But what if I just use a new technique (K) to solve this problem? It hasn't been addressed yet in literature. I expect the performance of it to be lower or near the conventional methods. I justify using it because it's outperforming in imagery tasks and it would open up the literature to a new method.

If I use K to solve this problem and get lower performance than conventional solutions Y, does that count as a proper PhD thesis?

In other words, to define a PhD topic, should I find the problem to solve or use a tool and see how it solves a problem?

1 Answer 1

Here are my couple of rules that worked for me, students and friends:

What can you publish?: Find an area/sub area first, not the specific topic until you have a publication. For example, I choose the area of code generation, I keep working on it and then when I'm collecting my thoughts and findings to write a publication, I need to put a title on it. That title of the paper becomes my title, lets say: a code generator for the domain of X. If I can't publish more then well that will be my PhD thesis title. However if I keep working on it and then come up with more publications then that would effect my title as well. You see what I'm trying to say here?

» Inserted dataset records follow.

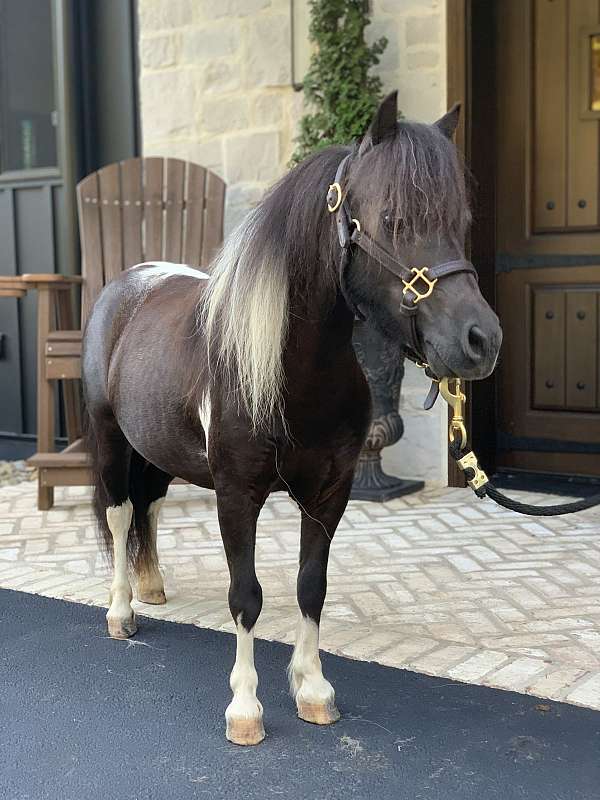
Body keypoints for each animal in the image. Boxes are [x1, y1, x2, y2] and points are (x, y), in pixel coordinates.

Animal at [81, 94, 502, 744]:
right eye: (393, 220)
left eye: (461, 221)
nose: (480, 341)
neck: (290, 369)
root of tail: (127, 284)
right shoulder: (237, 493)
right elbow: (246, 595)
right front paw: (245, 708)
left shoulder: (330, 491)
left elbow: (311, 586)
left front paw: (314, 691)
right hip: (109, 438)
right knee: (122, 510)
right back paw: (121, 611)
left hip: (158, 447)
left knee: (148, 505)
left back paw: (152, 588)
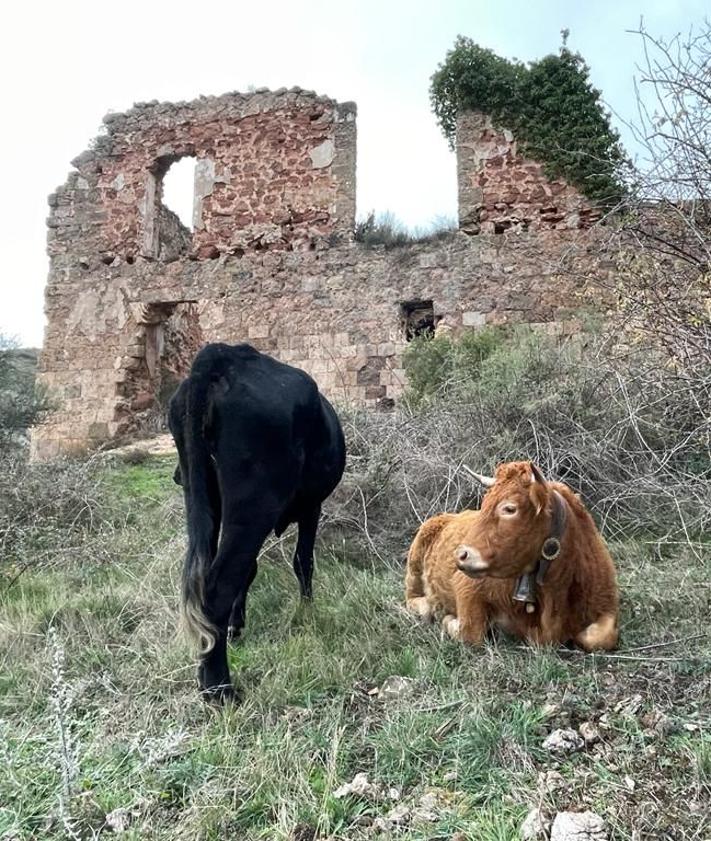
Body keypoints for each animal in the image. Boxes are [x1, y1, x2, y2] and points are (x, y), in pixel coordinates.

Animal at [167, 342, 344, 704]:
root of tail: (226, 356)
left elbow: (250, 572)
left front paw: (238, 625)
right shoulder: (312, 506)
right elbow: (303, 561)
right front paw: (307, 611)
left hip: (209, 502)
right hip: (255, 508)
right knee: (218, 587)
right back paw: (219, 688)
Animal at [408, 460, 620, 648]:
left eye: (510, 508)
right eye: (483, 505)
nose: (460, 555)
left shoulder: (606, 601)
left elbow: (601, 637)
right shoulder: (466, 585)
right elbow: (471, 632)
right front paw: (448, 620)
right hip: (414, 563)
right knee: (413, 598)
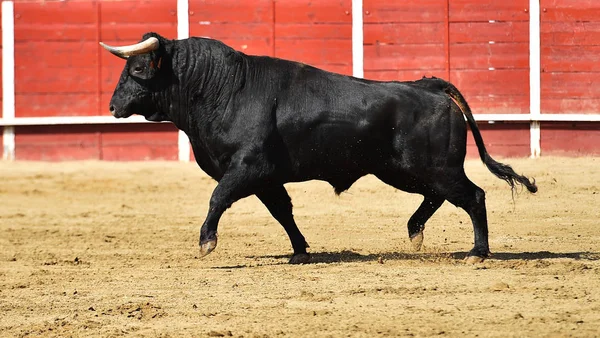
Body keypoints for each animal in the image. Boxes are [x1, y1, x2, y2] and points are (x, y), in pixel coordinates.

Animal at [101, 31, 536, 264]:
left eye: (137, 69)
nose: (113, 107)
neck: (222, 89)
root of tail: (428, 85)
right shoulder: (266, 178)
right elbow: (282, 212)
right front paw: (300, 251)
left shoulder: (247, 168)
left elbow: (218, 197)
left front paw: (207, 242)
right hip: (403, 170)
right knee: (440, 196)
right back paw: (415, 233)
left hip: (432, 167)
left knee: (473, 196)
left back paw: (478, 252)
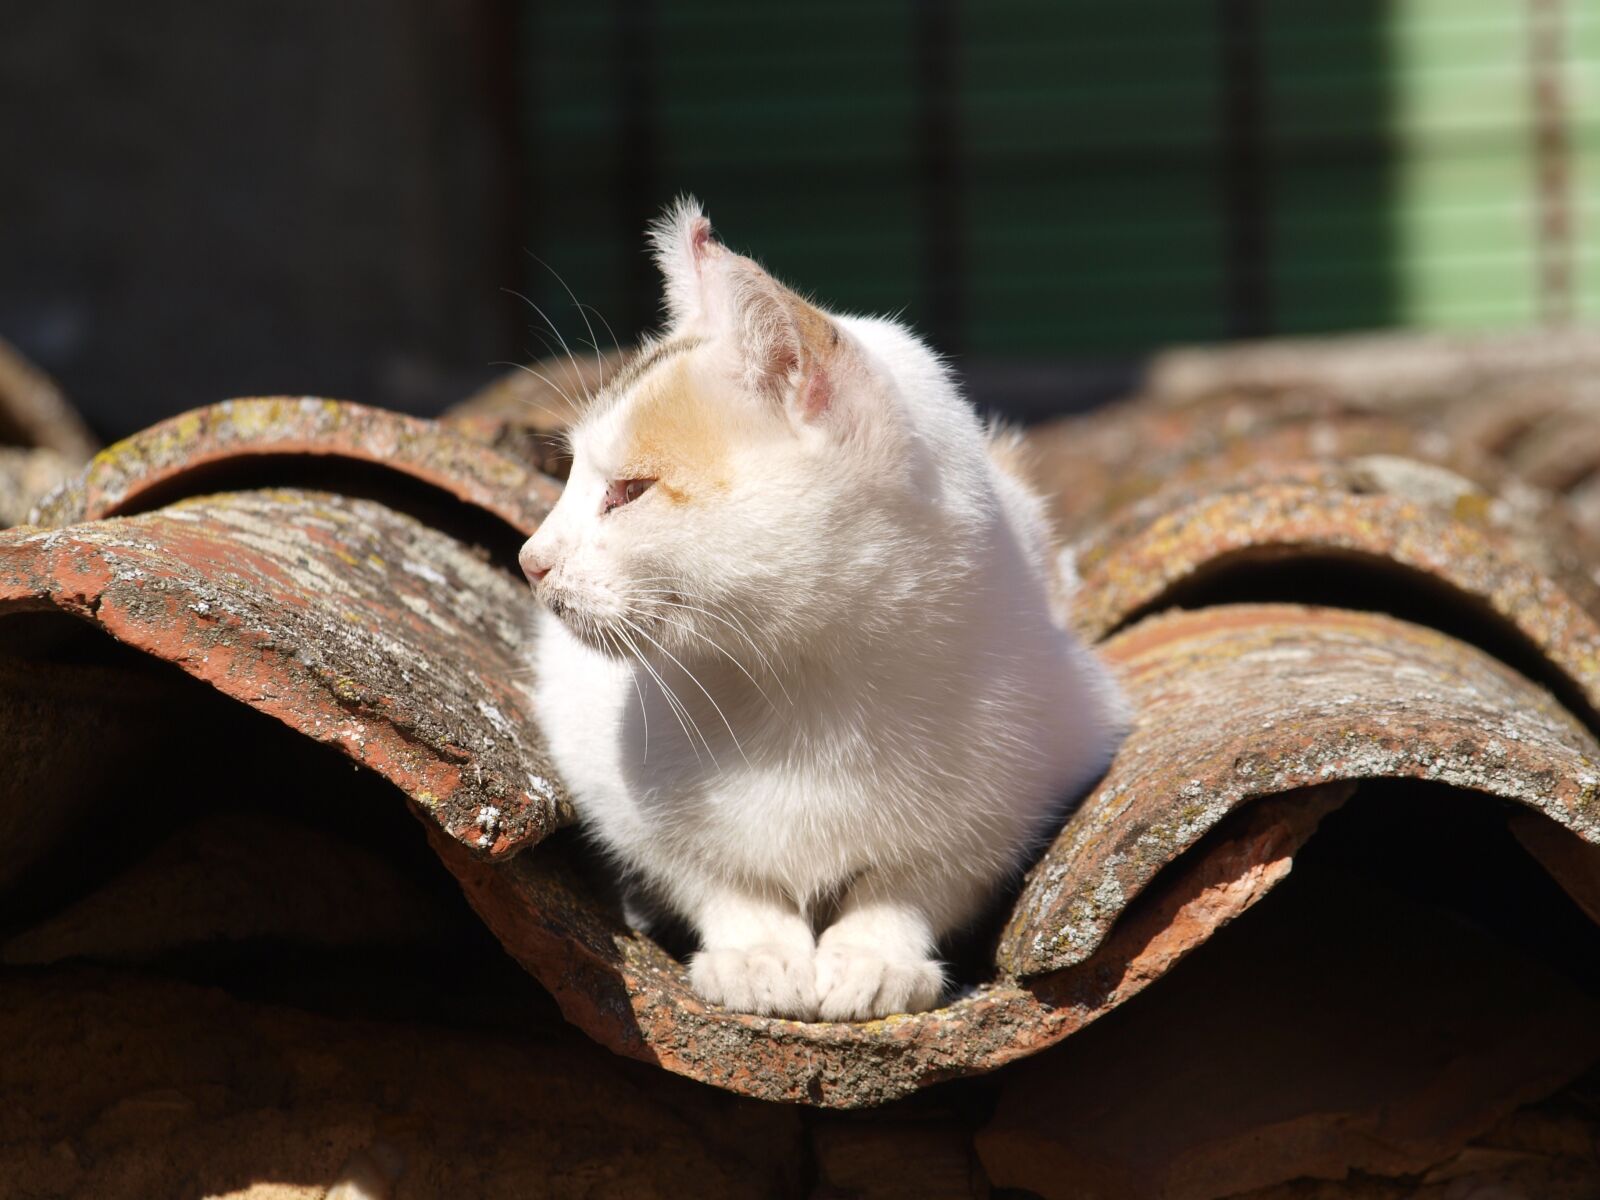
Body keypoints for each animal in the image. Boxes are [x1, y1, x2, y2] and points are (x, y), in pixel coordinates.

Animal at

Tools: The rule of thumb is that research-based tools developed by researchers are not that good in general. Their quality of code is not that great, and if you put all of your eggs in their basket, then you are risking many things, like time, effort and so on. However, if the tool is developed in your research group so then you can trust it to some extent, because then you can talk to the creators if you hit a problem.

Passion and Problem Not X and Problem: Find a problem that you are passionate about, that you will work couple of years on it; so why not something that you like or love? You did your Bsc and Msc, what topic/problem made you mad? What problem you saw that you think you can solve? Finding an easy path to a problem ends in disaster. You will talk about your problem/solution to other researchers, don't be a lifeless researcher that just roams around and have no passion about his/her topic. Again, you see what I'm saying here?